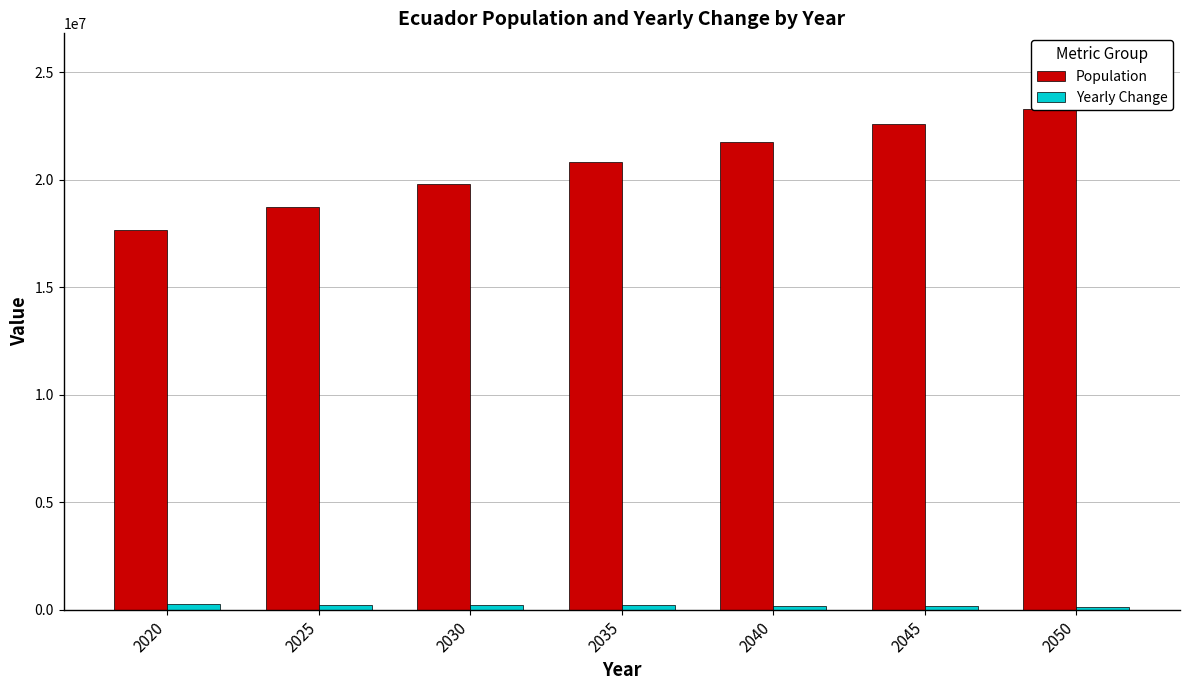

How many groups of bars are there?

7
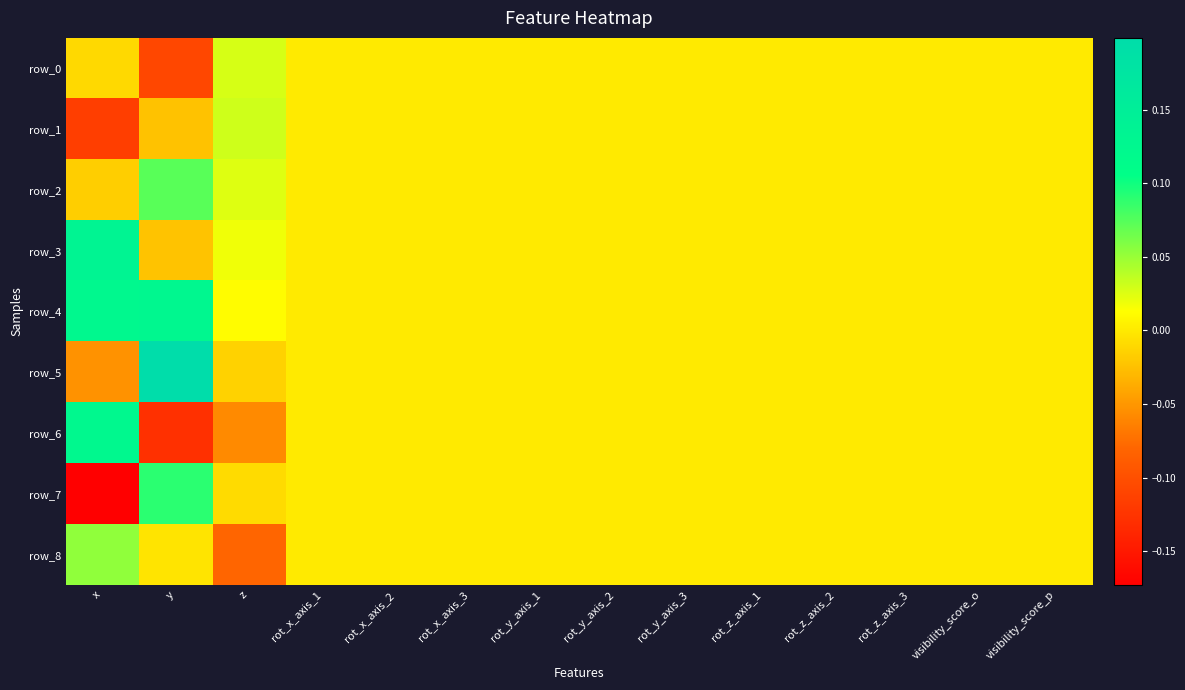

True or false: row_4 has a value of 0.1 at x.

False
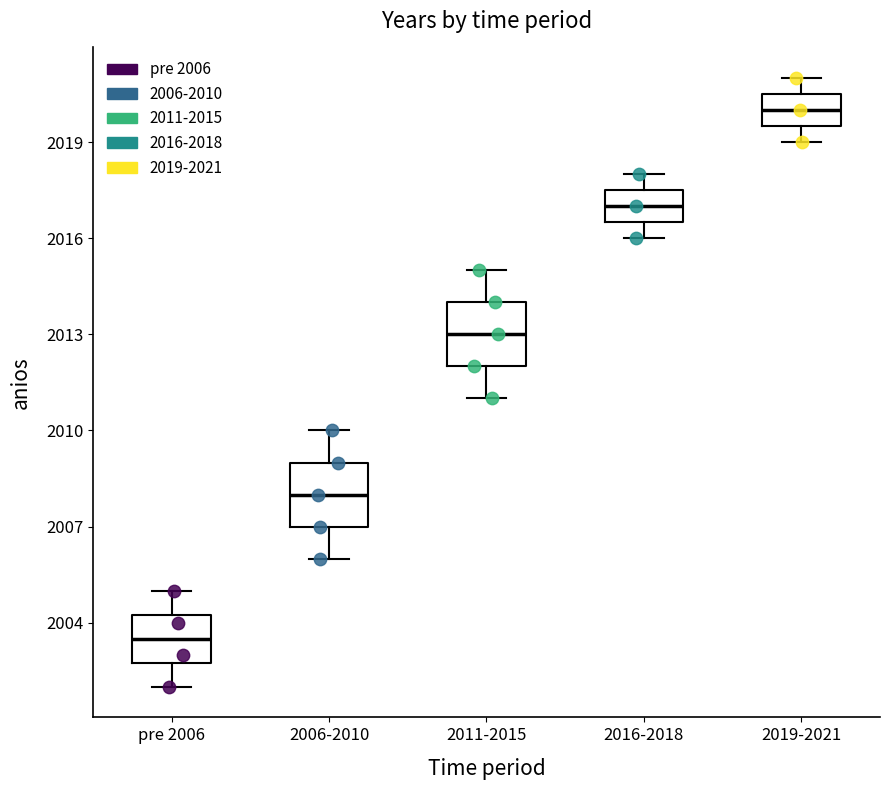

Reading left to right, read every box against the y-axis: the position of its median line, the range the box covers, and the ends of its whiskers. The values are not printed on the chart, so give them approximately, as read against the axis.

pre 2006: median 2003.5, box 2003.0 to 2004.5, whiskers 2002.0 to 2005.0
2006-2010: median 2008.0, box 2007.0 to 2009.0, whiskers 2006.0 to 2010.0
2011-2015: median 2013.0, box 2012.0 to 2014.0, whiskers 2011.0 to 2015.0
2016-2018: median 2017.0, box 2016.5 to 2017.5, whiskers 2016.0 to 2018.0
2019-2021: median 2020.0, box 2019.5 to 2020.5, whiskers 2019.0 to 2021.0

**ASSIGNMENT:**
Copy the text of all the material above line for line, without changing it, and leave out the pictures.

**WRITTEN RESPONSE:**
How many groups of bars are there?

7

True or false: row_4 has a value of 0.1 at x.

False

Reading left to right, read every box against the y-axis: the position of its median line, the range the box covers, and the ends of its whiskers. The values are not printed on the chart, so give them approximately, as read against the axis.

pre 2006: median 2003.5, box 2003.0 to 2004.5, whiskers 2002.0 to 2005.0
2006-2010: median 2008.0, box 2007.0 to 2009.0, whiskers 2006.0 to 2010.0
2011-2015: median 2013.0, box 2012.0 to 2014.0, whiskers 2011.0 to 2015.0
2016-2018: median 2017.0, box 2016.5 to 2017.5, whiskers 2016.0 to 2018.0
2019-2021: median 2020.0, box 2019.5 to 2020.5, whiskers 2019.0 to 2021.0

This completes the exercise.